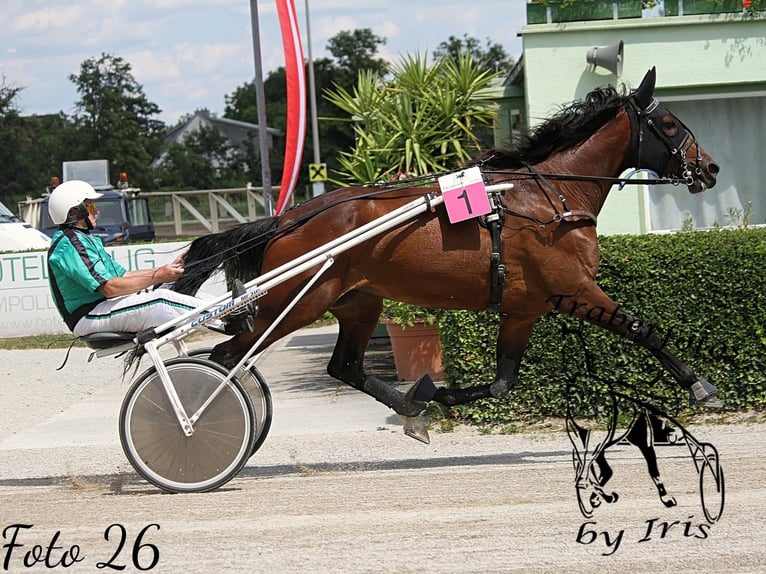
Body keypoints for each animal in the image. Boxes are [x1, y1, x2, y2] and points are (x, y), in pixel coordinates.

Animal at [173, 68, 720, 443]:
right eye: (670, 123)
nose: (710, 168)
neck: (552, 197)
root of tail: (288, 219)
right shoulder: (574, 288)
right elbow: (642, 329)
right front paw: (700, 386)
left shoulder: (525, 307)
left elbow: (501, 384)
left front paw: (429, 394)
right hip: (295, 305)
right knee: (227, 358)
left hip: (356, 303)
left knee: (344, 367)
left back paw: (412, 410)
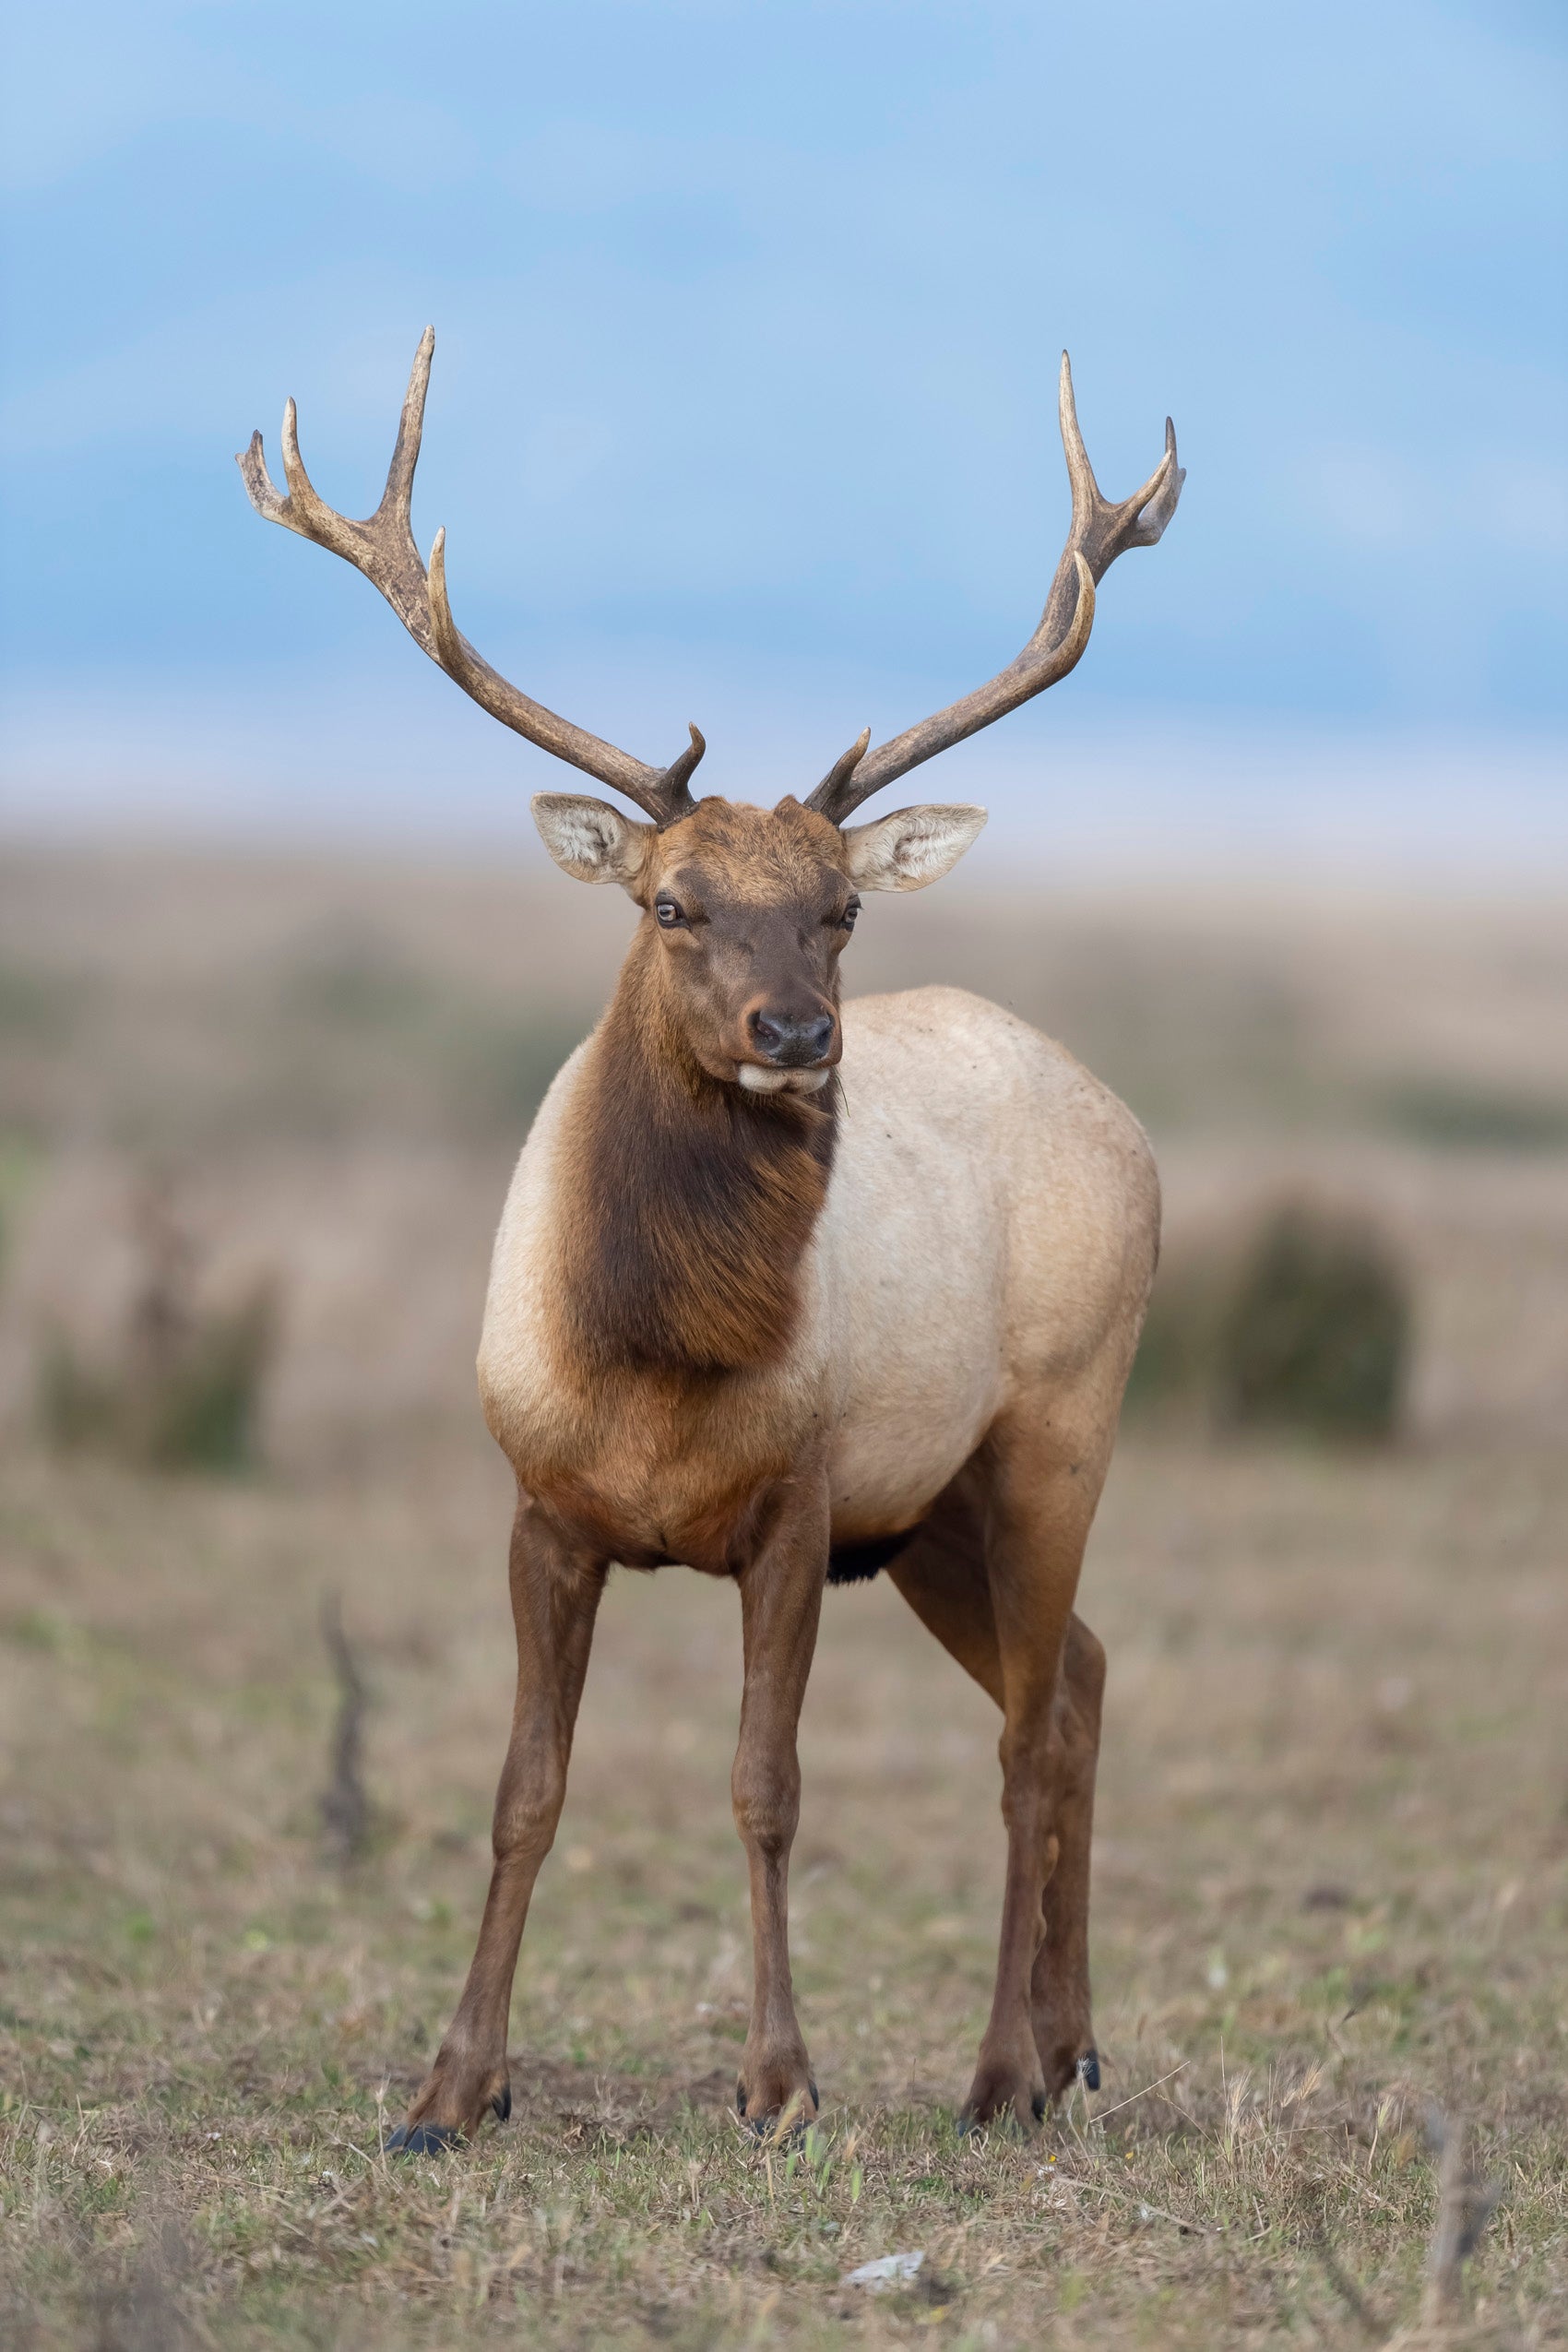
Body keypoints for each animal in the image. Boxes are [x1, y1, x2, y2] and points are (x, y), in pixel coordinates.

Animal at [239, 331, 1184, 2154]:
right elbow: (524, 1790)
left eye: (843, 909)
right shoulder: (544, 1507)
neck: (654, 1364)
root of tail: (1126, 1119)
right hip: (937, 1512)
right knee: (1088, 1680)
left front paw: (781, 2082)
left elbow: (765, 1789)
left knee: (1034, 1728)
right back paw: (1077, 2048)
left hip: (1058, 1427)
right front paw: (450, 2089)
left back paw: (1001, 2071)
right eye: (670, 903)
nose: (797, 1033)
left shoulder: (798, 1503)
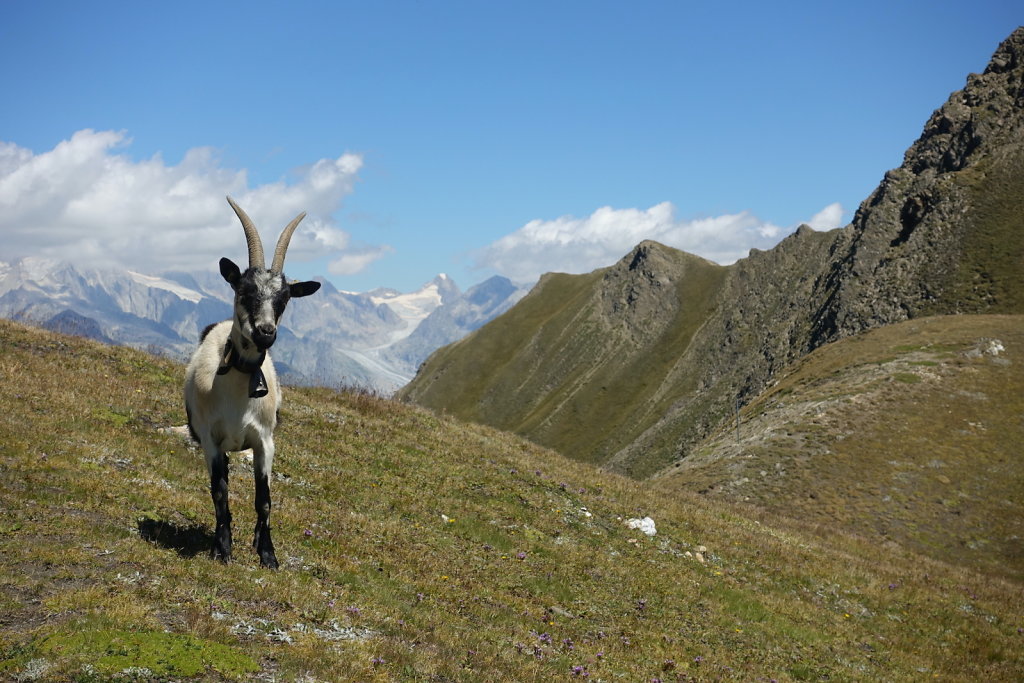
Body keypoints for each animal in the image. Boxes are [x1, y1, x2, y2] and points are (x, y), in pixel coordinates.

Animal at [185, 198, 319, 573]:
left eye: (285, 298)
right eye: (245, 290)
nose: (265, 332)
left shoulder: (264, 443)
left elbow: (265, 500)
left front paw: (268, 554)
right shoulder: (211, 442)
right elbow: (219, 492)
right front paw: (222, 549)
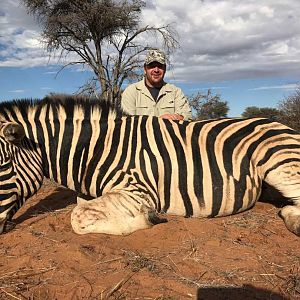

- _How to complete this task_: Check each line above for the word "knee", and copy the lines where it appears.

- _Written answer_:
right knee: (227, 358)
left knee: (344, 367)
right knee: (1088, 1680)
left knee: (1034, 1728)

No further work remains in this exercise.